Venn Digram to represent the common signature SNPs in five clusters.
4. Discussions
SARS-CoV-2 has turned out to be a worldwide pandemic and has caused disruptions of epic proportions in human lives. In this situation, the identification of virus strains is a very important task. In this regard, we have analysed 10664 SARS-CoV-2 genomes of 73 countries around the world which resulted in some major outcomes: SNP identification from 10664 SARS-CoV-2 genomes of 73 countries, binary dataset creation from SNP data to find the number of clusters as virus strains present in the 73 countries, identification of top 10 signature SNPs for each cluster and the determination of the structural stability of the non-synonymous SNPs to judge the characteristics of the identified clusters.
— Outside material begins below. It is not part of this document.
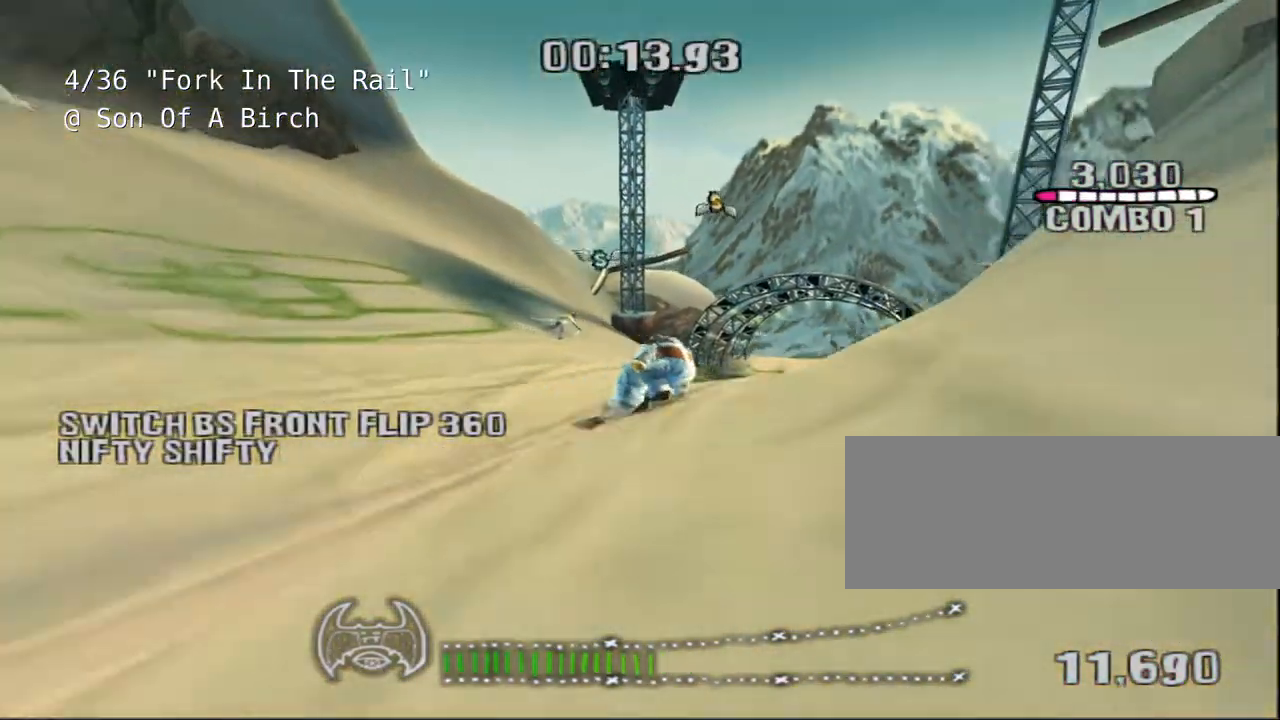
{"keys": ["shift", "w"], "events": []}
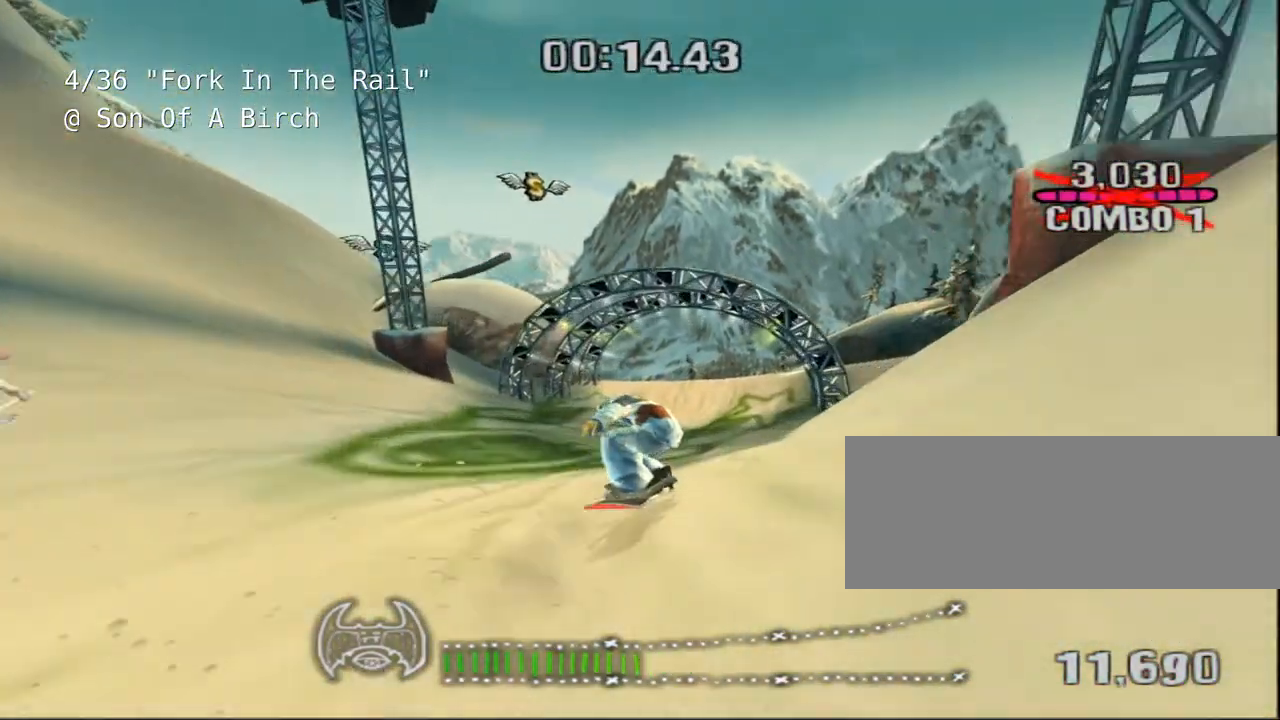
{"keys": ["d", "shift", "space"], "events": [[417, "space", "down"], [417, "w", "up"], [483, "d", "down"]]}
Initially, we have identified 107 SNPs which are then used to prepare the binary dataset to identify the presence or absence of SNPs. Hierarchical clustering such as Average Linkage and Complete Linkage with Jaccard and Hamming distance functions are then applied on this dataset to the number of clusters as virus strains. These clusters can be used to identify and design peptide based synthetic vaccines viz. epitopes (Ghosh et al., 2021). Also, top 10 signature SNPs from each cluster are identified based on their frequency, the details of which are mentioned in the Results section.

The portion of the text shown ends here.